Both tech stocks and bitcoin are driven by momentum buyers: buyers who buy because they are rising and not on value considerations which they ignore. And equally, when values decline, they sell — again, this is momentum potentially becoming a panic, never based on value considerations. The dangers of markets driven purely by momentum were illustrated in the tech bubble of 2000. Make no mistake, bitcoin is not money and bubble conditions have returned.

This begs the question, as to why Saylor is pushing the US Government to adopt bitcoin as a replacement for gold. This hope is traduced by reality on all levels. But most importantly, if the US government does as Saylor says, it would become his exit from bitcoin having pocketed billions in old-fashioned fiat dollars.
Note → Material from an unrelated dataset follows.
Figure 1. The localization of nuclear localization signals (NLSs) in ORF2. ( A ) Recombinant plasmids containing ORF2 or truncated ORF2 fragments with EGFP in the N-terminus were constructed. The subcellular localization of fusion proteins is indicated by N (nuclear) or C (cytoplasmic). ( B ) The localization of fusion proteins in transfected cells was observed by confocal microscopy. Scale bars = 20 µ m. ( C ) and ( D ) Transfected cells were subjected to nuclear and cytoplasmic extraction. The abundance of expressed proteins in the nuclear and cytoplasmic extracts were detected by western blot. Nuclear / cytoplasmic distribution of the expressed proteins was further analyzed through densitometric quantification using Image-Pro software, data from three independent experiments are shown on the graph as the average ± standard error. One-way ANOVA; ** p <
However, the US Treasury is unlikely to follow Saylor’s advice. For one thing, it would add legitimacy to hundreds of billions’ worth of criminal transactions including the proceeds of crime and money laundering. And far from being a slam-dunk escape from statist currencies, the future of bitcoin depends entirely upon the tolerance of governments whose currencies stand to be undermined by it. This should not be dismissed lightly.

Bitcoin’s status in common law is not as money, while that of gold (and silver for that matter) is money. But in a modern economy, money is hardly ever used in transactions, but it is credit which circulates. And if you want to stabilise the value of credit, you must tie it to gold whose value has proved to be stable over long periods of time — not bitcoin which is inherently unstable. Promoters of bitcoin as the future money are clearly ignorant of these facts, as are, sadly, those in the media who question them.
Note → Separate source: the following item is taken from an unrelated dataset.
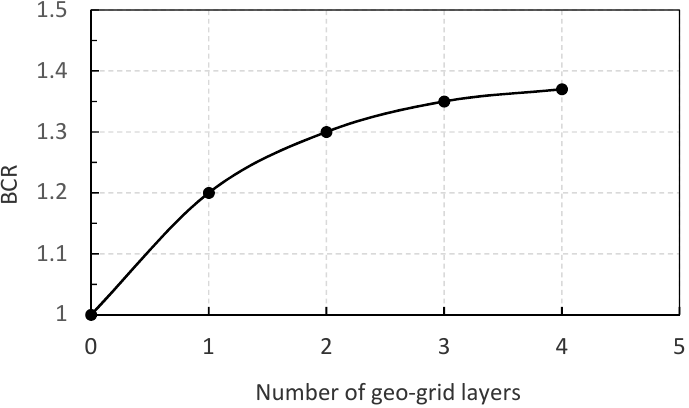
Figure 6. Increase of BCR is limited when more geogrid layers were used. Table 3. The optimum depth to lay the top geogrid layer.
There is also legal uncertainty over bitcoin’s status as property. Fungible goods, such as money and credit, are irrecoverable if stolen and passed on to other parties. Thus, if someone steals your cash and spends it in a shop, even if you marked the notes or made a note of the serial numbers you have no redress in law against the shopkeeper, unless it can be proved that he was in league with the thief. This differs from non-fungible property, such as household goods, which are recoverable by the original owner without compensation, even if they enter into the possession of an innocent party.

This is where the blockchain complicates things for bitcoin. It gives an identity to each bitcoin and Satoshi in possession, which if they were deemed to have been previously acquired through the proceeds of crime or money laundering could jeopardise subsequent possession. Doubtless, different jurisdictions will interpret the laws of possession in their own way with reference to common law. But bitcoin hodlers are generally unaware that they do not have clear title to bitcoin in their possession, even though the blockchain suggests they that they do.

With these uncertainties, bitcoin has all the attributes of an ephemeral financial bubble, a scam perpetrated on an avaricious public. In a recent Fox Business interview, Saylor continued to fuel this speculation, projecting its value to $13 million per coin by 2045. If there’s a motive in his statement it is to push the price higher. Whether it is motive or ignorance of monetary facts, there appears to be little difference in principle between this promotion and that of John Law and his Mississippi venture in 1718—1720 France.

A risk bitcoin speculators now face is governments acting to preserve the credibility of their fiat currencies. If bitcoin is seen as a threat to the stability of a major currency, governments will act to kill it. And given the correlation with NASDAQ, it will also be unlikely to survive that bubble being popped.

Just add it to the catalogue of extraordinary popular delusions and the madness of crowds.